___ Excerpt to read
Year 2012

USDA Closures Include Offices that Help Rural Americans Get Affordable Mortgages

Contact: Leslie Strauss, leslie@ruralhome.org, 202-842-8600

USDA Closures Include Offices that Help Rural Americans Get Affordable Mortgages

Washington, DC, Jan. 12, 2012 – A plan announced this week by the U.S. Department of Agriculture will make it harder for rural Americans to buy homes, according to rural housing experts.

USDA’s new “Blueprint for Stronger Service” pledges to provide better results for the department’s customers, as well as saving federal funds, through a variety of changes including closure of 43 Rural Development field offices in 17 states. RD offers programs to improve housing conditions and utilities, and to strengthen local economies.

“USDA’s network of local offices has been crucial to its efforts to help low-income rural American families buy and rent quality homes,” explained Joe Belden, deputy executive director of the Housing Assistance Council. “People who may not have any way to get to a city office can go to their county seat where one of their neighbors can help them apply for a low-cost, safe, non-predatory loan to buy their first home. Local Rural Development staff understand communities that traditional lenders never see, and they share their communities’ development goals.”

Until the early 1990s the Farmers Home Administration had offices in almost every one of the 2,000 rural counties in the country to run the housing programs now overseen by Rural Development. By March 1998, after Farmers Home staff had been combined with business and utilities staff in a major reorganization, Rural Development had only 815 county offices. Now, USDA’s Blueprint states that after the additional 43 offices are closed, about 450 will remain.
______
___ Given data
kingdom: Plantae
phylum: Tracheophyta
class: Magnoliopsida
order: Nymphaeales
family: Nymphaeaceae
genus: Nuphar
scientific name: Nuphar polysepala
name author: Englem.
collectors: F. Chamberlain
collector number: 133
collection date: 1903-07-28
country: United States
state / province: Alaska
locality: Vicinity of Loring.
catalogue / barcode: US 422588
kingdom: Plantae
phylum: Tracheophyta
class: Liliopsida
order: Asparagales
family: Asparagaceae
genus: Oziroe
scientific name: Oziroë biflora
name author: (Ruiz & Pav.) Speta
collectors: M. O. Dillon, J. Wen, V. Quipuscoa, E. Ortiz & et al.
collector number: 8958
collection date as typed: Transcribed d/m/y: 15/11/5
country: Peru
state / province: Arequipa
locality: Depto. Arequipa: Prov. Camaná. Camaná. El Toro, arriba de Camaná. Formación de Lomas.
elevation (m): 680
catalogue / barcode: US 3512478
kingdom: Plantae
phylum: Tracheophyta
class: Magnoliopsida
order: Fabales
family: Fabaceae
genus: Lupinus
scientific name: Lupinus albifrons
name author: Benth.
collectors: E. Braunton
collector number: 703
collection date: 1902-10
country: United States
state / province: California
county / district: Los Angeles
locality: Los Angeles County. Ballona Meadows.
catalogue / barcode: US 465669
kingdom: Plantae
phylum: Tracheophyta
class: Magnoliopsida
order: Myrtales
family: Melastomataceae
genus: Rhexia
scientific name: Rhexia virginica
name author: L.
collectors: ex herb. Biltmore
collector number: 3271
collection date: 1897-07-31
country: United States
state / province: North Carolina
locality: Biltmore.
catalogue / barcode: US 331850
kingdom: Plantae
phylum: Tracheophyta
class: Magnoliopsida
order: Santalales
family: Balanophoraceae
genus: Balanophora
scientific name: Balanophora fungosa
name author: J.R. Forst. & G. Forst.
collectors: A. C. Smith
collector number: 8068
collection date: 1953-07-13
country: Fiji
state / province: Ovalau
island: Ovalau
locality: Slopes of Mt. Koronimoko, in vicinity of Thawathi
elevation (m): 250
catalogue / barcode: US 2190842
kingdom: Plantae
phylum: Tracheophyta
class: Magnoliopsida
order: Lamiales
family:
______
**Actions to take**
a - Answer these from the press release on USDA office closures, one line each:
(i) How many Rural Development field offices does the plan close, and in how many states?
(ii) What position does Joe Belden hold at the Housing Assistance Council?
(iii) How many county offices did Rural Development have by March 1998?
b - Translate this sentence from the press release on USDA office closures into Spanish: "RD offers programs to improve housing conditions and utilities, and to strengthen local economies."
c - Write the next part of the press release on USDA office closures, following on from its final sentence.

**Results in order**
a -
(i) 43 offices in 17 states
(ii) Deputy executive director
(iii) 815

b - RD ofrece programas para mejorar las condiciones de vivienda y los servicios públicos, y para fortalecer las economías locales.

c -
While USDA relies increasingly on electronic communications, technology cannot replace people in much of rural America, Belden explained. Broadband internet service remains unavailable in many areas, and Rural Development’s low-income customers are not likely to have easy access to computers.

“USDA Rural Development has historically been ‘the lender of last resort,'” noted Belden. “People who don’t have access to traditional financing, because of their low incomes or their rural locations or both, have relied on the availability of this agency. We are dismayed to see it becoming ever less available.”

A national nonprofit corporation headquartered in Washington, D.C., and founded in 1971, the Housing Assistance Council helps local organizations build affordable homes in rural America by providing below-market financing, technical assistance, research, training, and information services. HAC’s programs focus on local solutions, empowerment, reduced dependency, and self-help strategies. HAC is an equal opportunity lender.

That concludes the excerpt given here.